## [Collection entries]
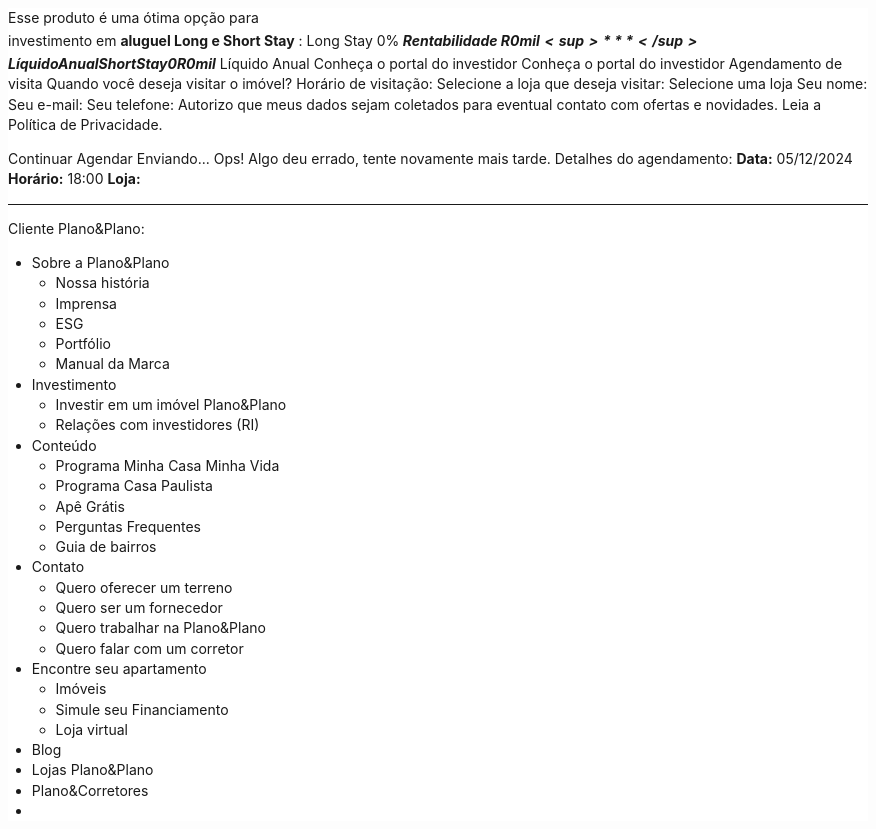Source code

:Esse produto é uma ótima opção para   
investimento em **aluguel Long e Short Stay** :
Long Stay
0%<sup>***</sup> Rentabilidade
R$0mil<sup>***</sup> Líquido Anual
Short Stay
0%<sup>***</sup> Rentabilidade
R$0mil<sup>***</sup> Líquido Anual
Conheça o portal do investidor 
Conheça o portal do investidor 
Agendamento de visita
Quando você deseja visitar o imóvel?
Horário de visitação:
Selecione a loja que deseja visitar: Selecione uma loja
Seu nome:
Seu e-mail:
Seu telefone:
Autorizo que meus dados sejam coletados para eventual contato com ofertas e novidades. Leia a Política de Privacidade. 
  

Continuar 
Agendar
Enviando...
Ops! Algo deu errado, tente novamente mais tarde. 
Detalhes do agendamento:
**Data:** 05/12/2024
**Horário:** 18:00
**Loja:**
  *   *   *   *   *   * 

Cliente Plano&Plano: 
  * Sobre a Plano&Plano
    * Nossa história
    * Imprensa
    * ESG
    * Portfólio
    * Manual da Marca
  * Investimento
    * Investir em um imóvel Plano&Plano
    * Relações com investidores (RI)
  * Conteúdo
    * Programa Minha Casa Minha Vida
    * Programa Casa Paulista
    * Apê Grátis
    * Perguntas Frequentes
    * Guia de bairros
  * Contato
    * Quero oferecer um terreno
    * Quero ser um fornecedor
    * Quero trabalhar na Plano&Plano
    * Quero falar com um corretor
  * Encontre seu apartamento
    * Imóveis
    * Simule seu Financiamento
    * Loja virtual
  * Blog
  * Lojas Plano&Plano
  * Plano&Corretores
  * 
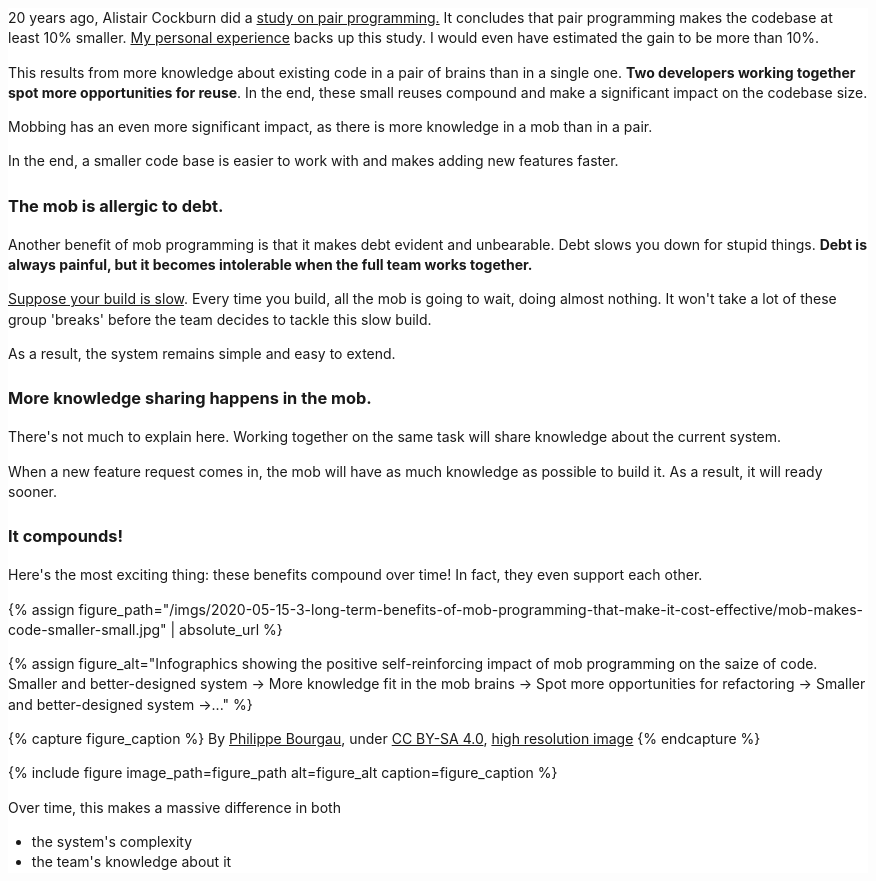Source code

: 20 years ago, Alistair Cockburn did a [study on pair programming.](https://www.researchgate.net/publication/2333697_The_Costs_and_Benefits_of_Pair_Programming) It concludes that pair programming makes the codebase at least 10% smaller. [My personal experience](https://philippe.bourgau.net/categories/#pair-programming) backs up this study. I would even have estimated the gain to be more than 10%.

This results from more knowledge about existing code in a pair of brains than in a single one. **Two developers working together spot more opportunities for reuse**. In the end, these small reuses compound and make a significant impact on the codebase size.

Mobbing has an even more significant impact, as there is more knowledge in a mob than in a pair.

In the end, a smaller code base is easier to work with and makes adding new features faster.

### The mob is allergic to debt.

Another benefit of mob programming is that it makes debt evident and unbearable. Debt slows you down for stupid things. **Debt is always painful, but it becomes intolerable when the full team works together.**

[Suppose your build is slow](https://philippe.bourgau.net/you-dont-have-to-ask-your-boss-for-a-fast-build-lean-software-development-part-6/). Every time you build, all the mob is going to wait, doing almost nothing. It won't take a lot of these group 'breaks' before the team decides to tackle this slow build.

As a result, the system remains simple and easy to extend.

### More knowledge sharing happens in the mob.

There's not much to explain here. Working together on the same task will share knowledge about the current system.

When a new feature request comes in, the mob will have as much knowledge as possible to build it. As a result, it will ready sooner.

### It compounds!

Here's the most exciting thing: these benefits compound over time! In fact, they even support each other.

{% assign figure_path="/imgs/2020-05-15-3-long-term-benefits-of-mob-programming-that-make-it-cost-effective/mob-makes-code-smaller-small.jpg" | absolute_url %}

{% assign figure_alt="Infographics showing the positive self-reinforcing impact of mob programming on the saize of code. Smaller and better-designed system -> More knowledge fit in the mob brains -> Spot more opportunities for refactoring -> Smaller and better-designed system ->..." %}

{% capture figure_caption %}
By [Philippe Bourgau]({{site.url}}), under [CC BY-SA 4.0](http://creativecommons.org/licenses/by-sa/4.0/), [high resolution image]({{site.url}}/imgs/2020-05-15-3-long-term-benefits-of-mob-programming-that-make-it-cost-effective/mob-makes-code-smaller.png)
{% endcapture %}

{% include figure image_path=figure_path alt=figure_alt caption=figure_caption %}

Over time, this makes a massive difference in both 

*   the system's complexity
*   the team's knowledge about it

## [How to complete this task]
Whenever the word "knowledge" appears in a line of the data above, that line counts. Say how many lines count, and nothing more.

## [Answer to this problem]
7